Die Corona-Maßnahmen könnten bei Klimaschützern Langeweile aufkommen lassen, weil sie nebenbei erledigen, wofür sie sich bisher so emsig einsetzen mußten. Ein Lockdown-Ende wird aber schon am Horizont gesehen, da gelte es am Thema dranzubleiben. Anderen Umweltbereichen brachte Corona nichts. Der Indikator für Artenvielfalt und Landschaftsqualität hat sich laut UBA in den vergangenen zehn Jahren verschlechtert. Sicher wurde auch für die „Erneuerbaren Energien“ Landschaft verbraucht. Jede Maßnahme zum Schutz eines Bereiches zeitigt woanders Nebenwirkungen. Die Landschaftsbeeinträchtigung der Windindustrie ist offensichtlich, auch die Solarfelder sind nicht zu übersehen.

Es gibt nach UBA-Angaben ein weiteres Sorgenkind: den Stickstoffeintrag aus der Landwirtschaft. Das führe zur Nährstoffbelastung der Gewässer. Positiv wirke sich hier der Ausbau der Ökolandwirtschaft aus. Vor diesem Hintergrund spricht das UBA sogar eine politische Empfehlung aus: Statt einer pauschalisierten Flächenprämie über die EU-Agrarförderung sollten ökologische Leistungen wie Gewässerrandstreifen und eine ökologische Bewirtschaftung honoriert werden. Ansonsten sei für weitere Fortschritte zur Vermeidung von Stickstoffeinträgen ein geringerer Fleischkonsum hilfreich.

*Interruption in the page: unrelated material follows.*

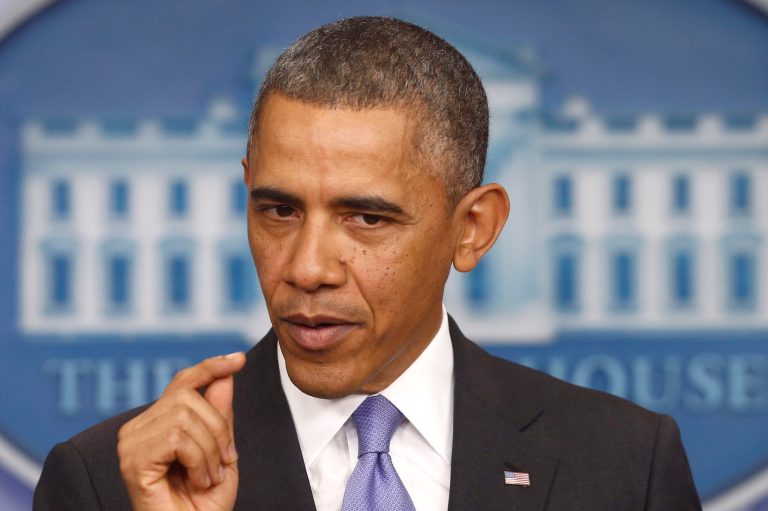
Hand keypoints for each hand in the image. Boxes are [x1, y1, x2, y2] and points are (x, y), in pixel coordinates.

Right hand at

Das gilt sicher auch für die eigene Gesundheit und den Tierschutz. Die Massenproduktion von Fleisch kann nur durch Kompromisse zu Lasten der Tiere erzielt werden. Aber auch hier brachten die geschlossenen Gasthäuser offenbar Einschnitte bei Haxe, Schnitzel und Würstchen: Der Pro-Kopf-Verzehr von Fleisch ging um 750 Gramm auf 57,3 Kilogramm zurück. Schwein wurde 940 Gramm weniger gegessen, bei Rind und Kalb waren es 40 Gramm. Der Geflügelfleischverzehr nahm dagegen um 180 Gramm zu, meldete das Bundesinformationszentrum Landwirtschaft (BZL).